While preparing tax forms, Morton really gets to know her clients.
“That’s why I love my job, is I get a chance to talk to everybody about anything. And I give them an opportunity. I had one Native girl, she actually ran for city council one time, and after the meeting, she came up and gave me a big hug and said ‘thank you’ because I was the reason that she had the guts to do it,” she recounted.
“I try really hard to make people feel better when they leave here, not just because I did their taxes and they got money back, but just to give them a boost in life. And I’ve hired many, many Native people to work for me.”
Morton attests that her marriage is stronger than ever, despite Paull publicly disagreeing with her actions.
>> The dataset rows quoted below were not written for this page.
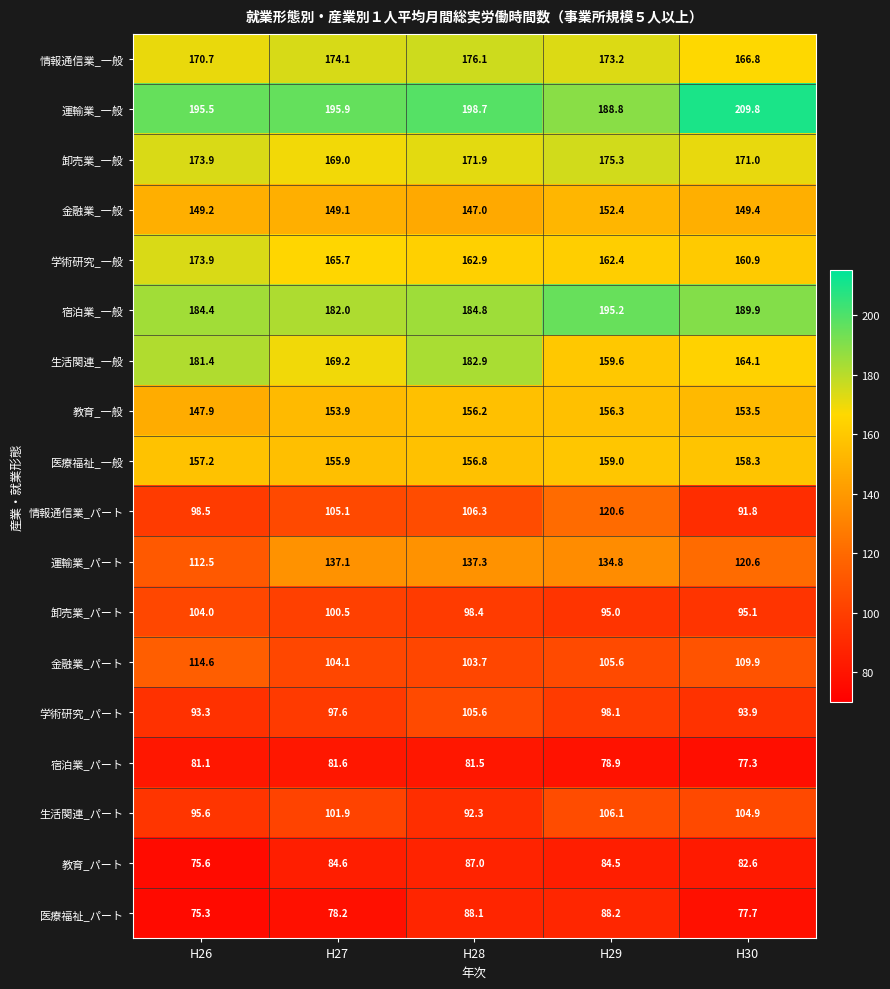

The value of 運輸業_一般 at H26 is 195.5. True or false?

True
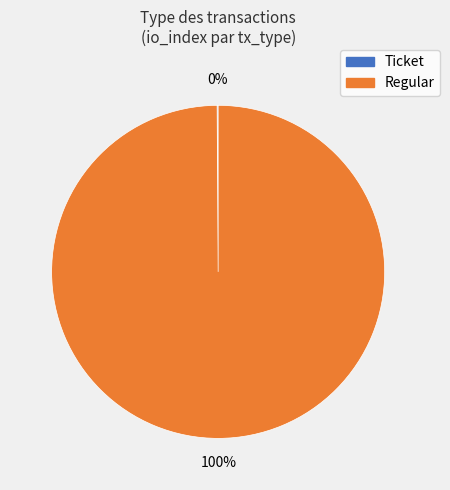

To the nearest percent, what percentage of the pie is Regular?

100%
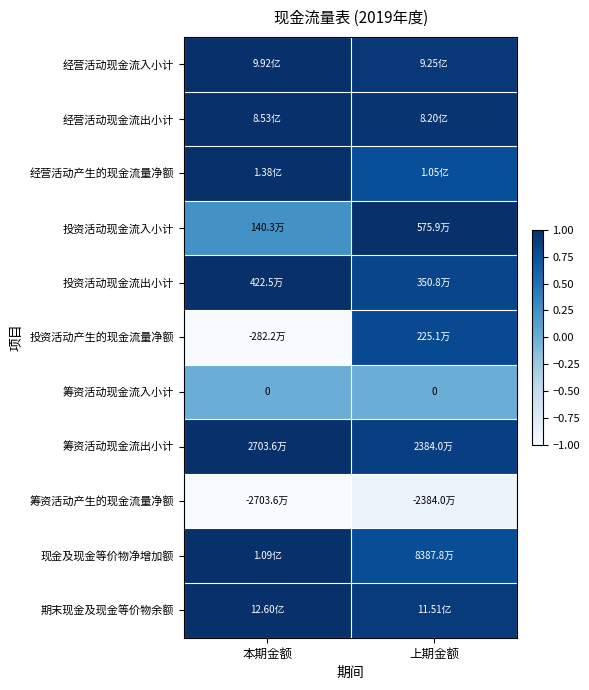

Where is 筹资活动现金流入小计 nearest to the value 0?

本期金额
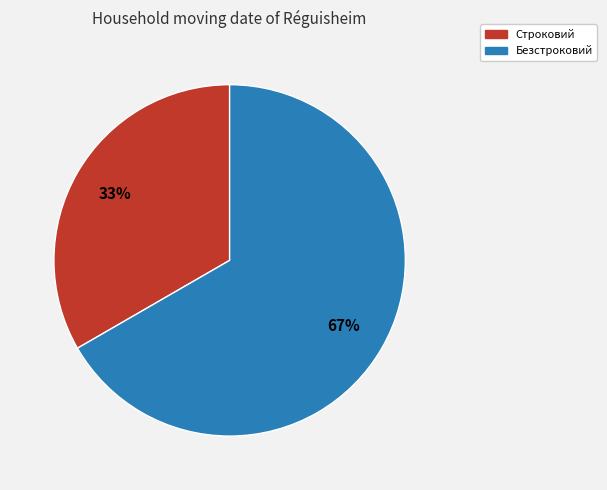

To the nearest percent, what percentage of the pie is Безстроковий?

67%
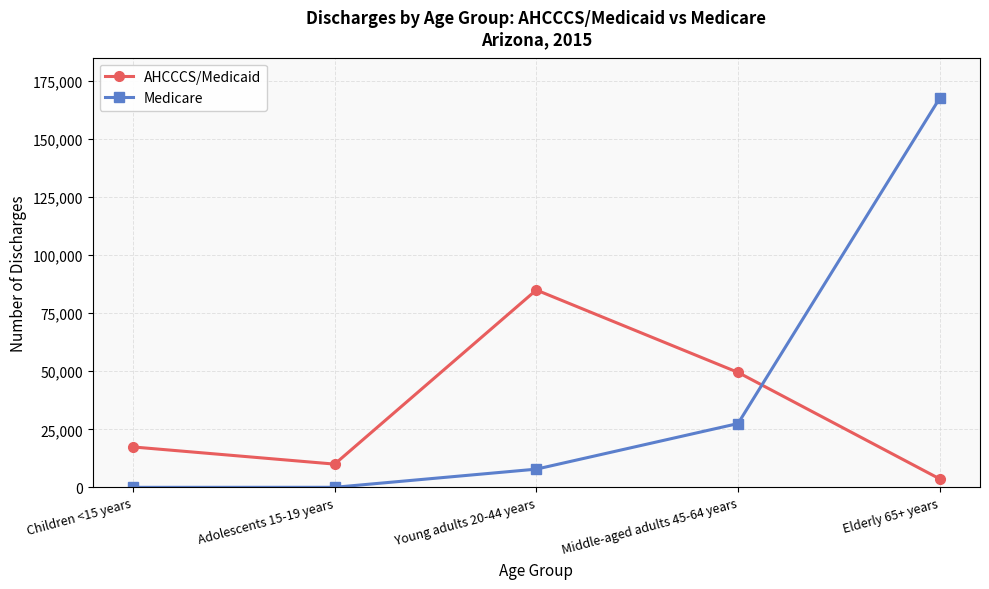

What is the difference between the AHCCCS/Medicaid values at Young adults 20-44 years and Elderly 65+ years?

81308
According to Morton, because of the Quesnel controversy, Paull felt pressured to resign from his board position with the New Pathways to Gold Society, a heritage tourism organization.
“I love Pat dearly and respect her and everyone’s right to freedom of speech, to freedom of association… Even through adversity, Pat and I are best friends,” Paull wrote in a Mar. 25 resignation letter, supplied to True North.
“I have decided to resign from the board so as to not be seen in any way as a distraction from the integrity and continuing good work of the (New Pathways to Gold) society,” Paull wrote.
Morton said her husband is a “peace-loving guy” who lets the Quesnel councillors make up their own minds about city matters.
When Morton herself appeared in the chambers on Apr. 2 to offer her point of view, Coun. Laurey-Anne Roodenburg told Morton she had “no respect” for her husband as mayor.
“Why didn’t she come to me and say something?” Morton added, speaking of Roodenburg, who is the council’s indigenous liaison.
“I mean, she’s supposed to be helping the bond, she’s not supposed to be inflaming it. And I think that’s exactly what she did.”
Morton said Roodenburg and Elliott were cozier with the previous mayor.
“What they’re doing to my husband right now is so devastating,” she said.
“He doesn’t blame me for this. I feel really bad that this is happening. And he can see that. It really wasn’t my doing, giving the book to Connie. This is about the politicians getting involved and making hay out of it.”